The Government Audit and Oversight Committee of the San Francisco Board of Supervisors voted Feb. 6 to forward a resolution that would temporarily allow the mayor, the city attorney, the city administrator and specified department heads to solicit or coordinate donations intended to cover legal services and related support to protect immigrant communities, LGBTQ+ rights, reproductive rights, environmental protections and racial equity.
The committee voted to amend and recommend the original file to the full Board of Supervisors as a committee report and directed that a duplicated, amended file adding the Assessor-Recorder's Office be continued to the committee's Feb. 20 meeting for public comment. Committee members recorded unanimous aye votes on the motions taken (3 ayes at roll call).
The resolution asks the board to temporarily waive portions of the city's behested payment ordinance so that city officers and certain department heads who file Form 700 may accept or coordinate donations, including pro bono legal services and funding, to respond to federal actions the sponsors said threaten local communities. "This is really an all hands on deck situation and so we're gonna need all the help that we can get to mount this effort," Deputy City Attorney Brad Russi said while describing the request.
Under amendments agreed in committee, any donations arranged or received under the waiver would require reporting: departments receiving funds must report, within 60 days after the end of the waiver period, the identity of any donor, the amount donated and the donor's interested relationship with the receiving department. The committee also agreed to disclosure thresholds that were described on the record: reporting of payments made at the behest of an elected official of $5,000 or more and reporting of payments made by an interested party to an official or an employee's department of $100 or more.
Calvin Ho, legislative aide to Board President Mandelmann and representative for the file sponsor, described the measure as a tool to "bolster our efforts" by allowing coordination with outside law firms, philanthropic foundations and nonprofits. "We need to partner with outside firms, philanthropic foundations and other nonprofits to bolster our efforts," Ho said.
Holly Long of the Assessor-Recorder's Office told the committee the office sought to be included so it could participate in coordinated fundraising for the same categories of legal and related services. Long said past fundraising work by her office during the pandemic demonstrated the office's ability to secure donations during urgent city need and that the office did not intend to "actively solicit from interested parties," but instead sought legal clarity to participate in joint efforts.
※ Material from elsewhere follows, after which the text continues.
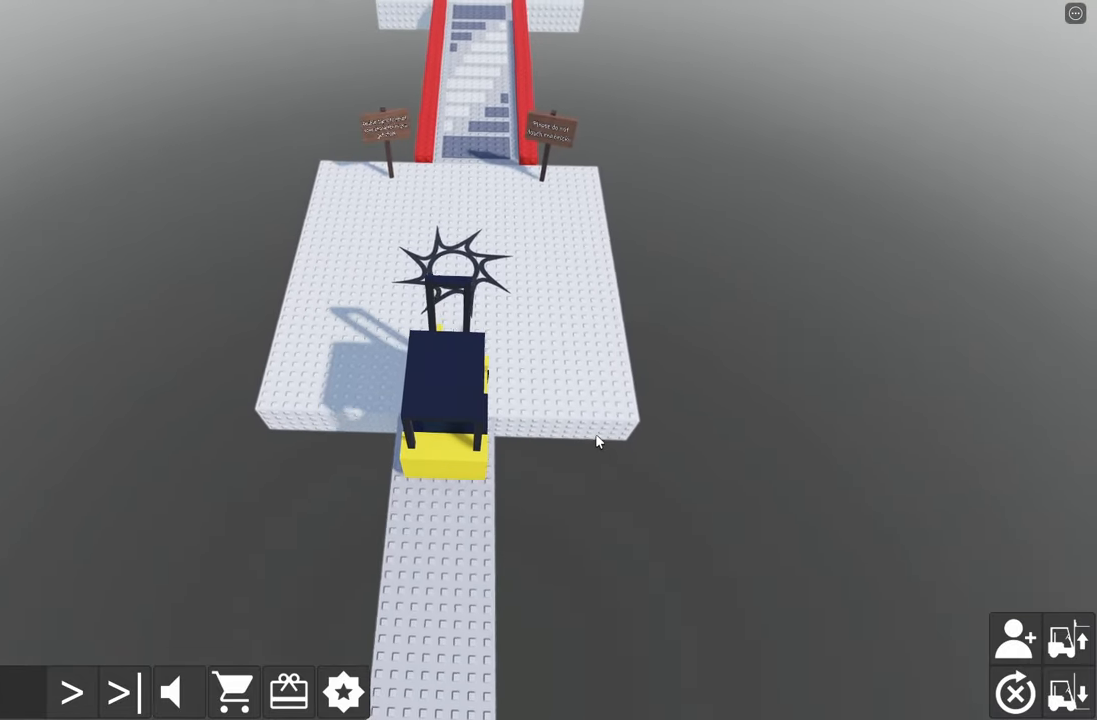
{"keys": ["w"], "events": []}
Committee members and staff clarified the waiver's scope would cover senior officials in the offices named and the heads of divisions under the city administrator, not every individual who files a Form 700. Deputy City Attorney Russi said the assessor-recorder addition required duplicating the file and would be continued to allow public comment on the amended version. The committee duplicated the file, agreed to the amendments adding the Assessor-Recorder, and voted to continue the duplicated, amended file to the Feb. 20, 2025 GAO meeting.
There was no public comment on the item during the Feb. 6 meeting.
Next steps: the committee forwarded the original, amended resolution to the full Board of Supervisors as a committee report for the board meeting scheduled Feb. 11, 2025; the duplicated file that adds the Assessor-Recorder's Office was continued to the committee's Feb. 20, 2025 meeting for public comment.